Three hours overdue as I type this (14:15 Paris), doesn’t bode well.
I am surprised no debris field has been found…one has to guess this will be the outcome.
Just off cnn dot com:
Let’s hope for a speedy recovery of the a/c and hopefully those who possibly lost their lives in this horrible tragedy. I don’t see any good news coming but let’s hope for some survivors in the water. Thoughts and prayers with everyone on this flight and with Air France.
terrible news.
Can anyone here explain how an ac can “drop off” radar as in this case. I know it has a specific flight plan, and I would think some international traffic control would have it to route/oversee; yet the news links state that they are not sure where they lost the ac.
I’m pretty much a dummy about this but are the planes tracked with GPS so they would have a location where it went down?
What the…
Planes have GPS for navigation but they are not tracked with it, they are tracked with radar and there’s no radar coverage over the middle of the ocean.
Which I will never understand, why don’t they equip them with an “onstar” type of tracker? Heck, they even have it where if the airbag deploys, the device will “phone home” as an emergency.
Rhetorical question, I know, since it’s aviation…
When flying oceanic you don’t have the luxury of radar. What you do is report your position at each waypoint and the current weather.
Onstar uses celluar phone technology to contact emergency services. But i think ADS-B is supposed to accomplish that for aviation in the near future.
Gotchya, I thought it was entirely satellite based including the telephone communications for the airbag.
onstar.com/us_english/jsp/ex … nology.jsp
And I believe you are right ADS-B is the answer to a quicker response for S&R
faa.gov/about/office_org/hea … broadcast/
Cross-ocean flights report their position by HF (Shortwave) to a variety of stations, depending over which part of the Atlantic they’re flying. I’ve yet to see if the Air France Airbus had contacted any of those trans-Atlantic HF stations. They did say the electrical problems reported were sent in automatically, I assume via HF?
NOAA GOES EAST Satilight IR: 2:45 UTC
http://img188.imageshack.us/img188/2627/060109245utc.png
Many newer and more advanced aircraft have satellite link technology which allow messages to be sent to and from the aircraft. In this case, the aircraft will automatically send a message to maintenance control if there is a failure of some type or a limitation (ie. engine temperature or power setting) is exceeded. In the case of some newer aircraft, the satellite links have replaced the HF radio for position reporting and similar communications.

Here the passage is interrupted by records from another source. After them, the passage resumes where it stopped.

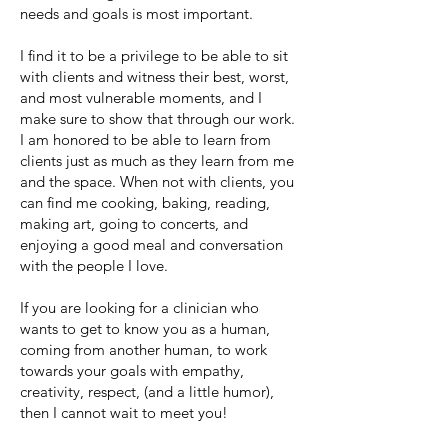
needs and goals is most important.
I find it to be a privilege to be able to sit
with clients and witness their best, worst,
and most vulnerable moments, and I
make sure to show that through our work.
I am honored to be able to learn from
clients just as much as they learn from me
and the space. When not with clients, you
can find me cooking, baking, reading,
making art, going to concerts, and
enjoying a good meal and conversation
with the people I love.
If you are looking for a clinician who
wants to get to know you as a human,
coming from another human, to work
towards your goals with empathy,
creativity, respect, (and a little humor),
then I cannot wait to meet you!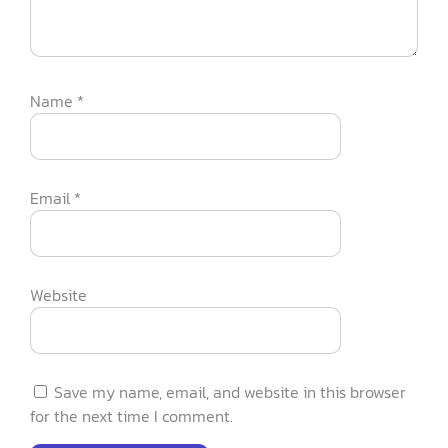
Name
*
Email
*
Website
Save my name, email, and website in this browser
for the next time I comment.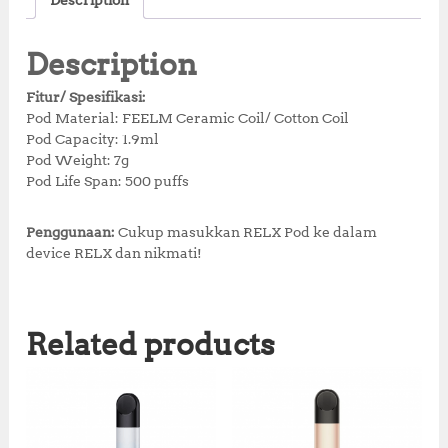
Description
e
te
s
r
r
b
r
A
e
e
Description
o
p
st
Fitur/ Spesifikasi:
o
p
Pod Material: FEELM Ceramic Coil/ Cotton Coil
Pod Capacity: 1.9ml
k
Pod Weight: 7g
Pod Life Span: 500 puffs
Penggunaan:
Cukup masukkan RELX Pod ke dalam
device RELX dan nikmati!
Related products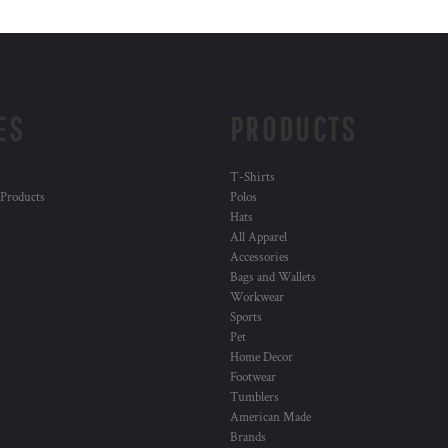
ES
PRODUCTS
T-Shirts
 Products
Polos
Hats
All Apparel
Accessories
Bags and Wallets
Workwear
Sports
Pet
Home Decor
Footwear
Tumblers
American Made
Brands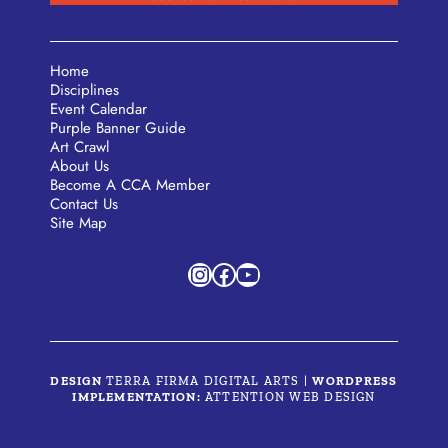
Home
Disciplines
Event Calendar
Purple Banner Guide
Art Crawl
About Us
Become A CCA Member
Contact Us
Site Map
Instagram
Facebook
YouTube
DESIGN
TERRA FIRMA DIGITAL ARTS
|
WORDPRESS
IMPLEMENTATION:
ATTENTION WEB DESIGN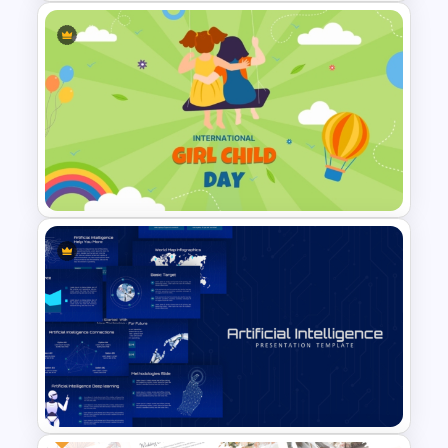
Account Plan PowerPoint and
Google Slides Templates
International Day Of Girl Child
PowerPoint Template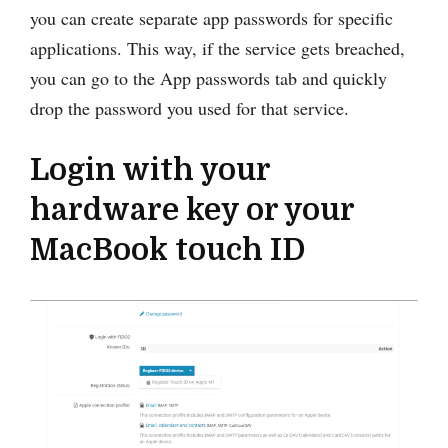
you can create separate app passwords for specific
applications. This way, if the service gets breached,
you can go to the App passwords tab and quickly
drop the password you used for that service.
Login with your
hardware key or your
MacBook touch ID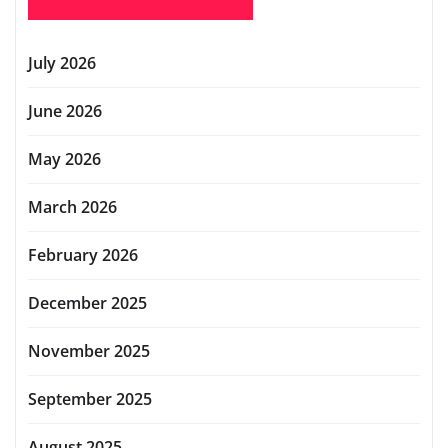
July 2026
June 2026
May 2026
March 2026
February 2026
December 2025
November 2025
September 2025
August 2025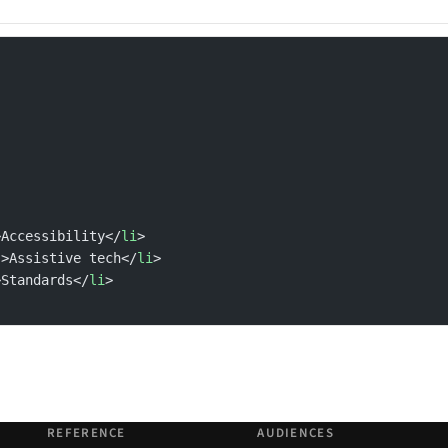
>Accessibility</
li
>
"
>Assistive tech</
li
>
>Standards</
li
>
REFERENCE
AUDIENCES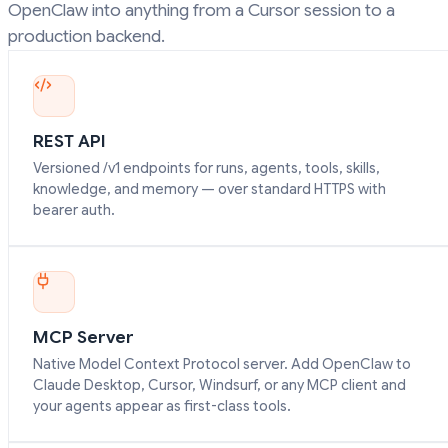
OpenClaw into anything from a Cursor session to a
production backend.
REST API
Versioned /v1 endpoints for runs, agents, tools, skills,
knowledge, and memory — over standard HTTPS with
bearer auth.
MCP Server
Native Model Context Protocol server. Add OpenClaw to
Claude Desktop, Cursor, Windsurf, or any MCP client and
your agents appear as first-class tools.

Would the power that runs that satellite link technology be based on primary power sources or was there some foresight to place those kind of messages to run off a alternate power source like the ELT battery. Could lightning fry an entire electrical system?
Can’t imagine it would require that much juice to fire off a message on a back up source when things hit the fan???
Purely speculating here - could lightning have caused an electrical short circuit, which for whatever reason have caused a catastrophic explosion? For instance, didn’t a short circuit in the fuel tank bring down TWA 800? I mean, some things just don’t add up here…
Fly by wire aircraft + “Catastrophic” electrical malfunction/failure = A very poor prospect.
A great deal of speculation in the press as to the possibility of a lightning strike having affected the aircraft’s systems. We’re going to see every crackpot scenario imaginable dragged out, dusted off and presented by the press in an effort to “make” news.